Durante mais de uma década, entre gravadores e silêncios, entrevistei Luís Roberto Barroso em diferentes momentos da vida nacional. Professor, jurista, ministro, presidente do Supremo. Cada encontro revelava um país, um tempo e um homem. O Brasil mudava, o poder mudava, e o espelho do Supremo refletia ambos com a mesma inquietação.
Nos primeiros anos, Barroso ainda era o intelectual que transitava entre a universidade e o debate público. Em 2010, numa entrevista para a Folha de S.Paulo, ele falava com brilho acadêmico sobre direitos individuais. Defendia, por exemplo, o direito das Testemunhas de Jeová de recusar transfusões de sangue por convicção religiosa — e, mais que isso, defendia o princípio da autonomia. “A dignidade humana: é o direito de cada um fazer as próprias escolhas, ainda que o Estado discorde delas”. A frase ficou comigo. Naquele tempo, parecia apenas um argumento de sala de aula. Hoje soa como uma espécie de credo, em tempos de gritos e intolerância.
Três anos depois, encontrei um Barroso diferente. A toga recém-vestida trazia o peso da República. Dilma Rousseff o indicara para o Supremo, e o país, ainda em luto moral pelo Mensalão, começava a flertar com o desencanto. Na entrevista que fiz em 2016, já como ministro, ele falou sobre o impeachment de Dilma com cautela e lucidez. “O impeachment é um momento de abalo político”. Defendia o semipresidencialismo como alternativa para evitar crises cíclicas. Era uma fala de prudência, mas o idealismo do professor começava a se confrontar com o pragmatismo da toga. O país entrava em convulsão.
Com o passar dos anos, essa distância entre teoria e prática foi se revelando. No documentário Em Nome dos Pais, da HBO, gravado comigo em 2017, Barroso defendeu a Lei de Anistia de 1979 — uma posição que considerei equivocada. Ao falar em “pacificação nacional”, ele ignorava o que qualquer repórter de direitos humanos já sabia: que não há paz possível sobre o silêncio das vítimas. Era o ponto de inflexão entre nós.

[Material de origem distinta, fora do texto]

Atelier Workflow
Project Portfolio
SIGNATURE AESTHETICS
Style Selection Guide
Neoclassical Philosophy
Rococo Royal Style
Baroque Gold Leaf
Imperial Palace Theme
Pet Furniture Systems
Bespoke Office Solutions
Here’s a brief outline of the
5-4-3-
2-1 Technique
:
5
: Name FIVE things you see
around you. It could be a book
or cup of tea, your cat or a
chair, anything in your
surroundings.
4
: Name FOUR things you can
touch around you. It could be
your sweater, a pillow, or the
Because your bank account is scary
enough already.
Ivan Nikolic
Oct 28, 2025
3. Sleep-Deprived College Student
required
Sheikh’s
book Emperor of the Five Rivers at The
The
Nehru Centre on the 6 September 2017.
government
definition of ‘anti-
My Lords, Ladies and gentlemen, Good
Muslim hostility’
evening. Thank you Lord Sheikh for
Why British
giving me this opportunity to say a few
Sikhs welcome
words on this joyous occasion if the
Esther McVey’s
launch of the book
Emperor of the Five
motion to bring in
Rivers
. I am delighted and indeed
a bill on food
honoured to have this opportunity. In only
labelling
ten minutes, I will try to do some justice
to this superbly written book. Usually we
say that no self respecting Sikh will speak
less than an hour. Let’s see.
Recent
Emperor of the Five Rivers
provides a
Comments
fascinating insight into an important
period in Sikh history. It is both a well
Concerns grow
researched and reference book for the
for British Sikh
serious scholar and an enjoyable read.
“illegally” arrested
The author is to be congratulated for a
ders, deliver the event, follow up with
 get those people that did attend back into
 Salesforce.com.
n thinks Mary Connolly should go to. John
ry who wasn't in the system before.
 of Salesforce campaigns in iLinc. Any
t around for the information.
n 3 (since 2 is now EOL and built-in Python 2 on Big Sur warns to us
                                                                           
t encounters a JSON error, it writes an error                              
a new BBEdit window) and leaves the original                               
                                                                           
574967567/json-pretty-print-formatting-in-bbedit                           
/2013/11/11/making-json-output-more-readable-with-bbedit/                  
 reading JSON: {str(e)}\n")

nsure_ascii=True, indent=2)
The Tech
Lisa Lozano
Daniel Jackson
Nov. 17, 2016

Mesmo assim, continuamos conversando. Em 2020, no estúdio do Amarelas On Air, na Veja, o tom era outro. O país mergulhava na retórica da grosseria bolsonarista, e o ministro, sem citar nomes, lamentava o que via como o rebaixamento da vida pública. “A falta de compostura de um chefe de Estado faz mal para todo o país”, afirmou. Era uma crítica direta, mas também um desabafo — o Barroso de então falava como cidadão, não como juiz após uma provocação. Naquele momento, a serenidade habitual parecia dar lugar à exaustão de quem via o discurso de ódio se transformar em método de governo. A entrevista terminou com um silêncio breve e incômodo.
Quando assumiu a presidência do STF, em 2023, o país já havia ultrapassado todos os limites da tensão institucional. O 8 de janeiro havia exposto o que muitos temiam: a fragilidade das instituições e a força destrutiva da mentira, terreno ardiloso quando não fazemos o dever de casa. Pela falta de justiça de transição após a ditadura, Barroso herdou um tribunal ferido, e precisou conduzir, como cirurgião e bombeiro, o processo de responsabilização dos envolvidos nos ataques. Vi nele o dever de reagir. Sob sua liderança, o Supremo voltou a ser visto — por uns como herói, por outros como vilão —, mas, acima de tudo, como a resistência democrática.
Quando o tribunal condenou o ex-presidente Jair Bolsonaro pela tentativa de golpe, Barroso disse que o STF havia “cumprido uma missão histórica”. Eu entendi o que ele quis dizer: era o fim simbólico de uma era de ameaças e bravatas.
Ao longo desses anos, vi Barroso mudar — e vi o Brasil mudar com ele. De professor liberal a ministro de crise, de teórico da Constituição a símbolo de resistência. É verdade que cometeu excessos e deslizes, e que suas frases, por vezes, soaram mais provocação do que prudência – vide a briga pública com Gilmar Mendes hoje superada. Mas é inegável que, sem a firmeza de figuras como ele, talvez o país tivesse sucumbido ao autoritarismo disfarçado de patriotismo.
Barroso sempre acreditou na força transformadora do Direito, mas, ao longo dos anos, viu o reflexo do que nos tornamos como democracia: imperfeita, conflituosa, mas ainda em pé.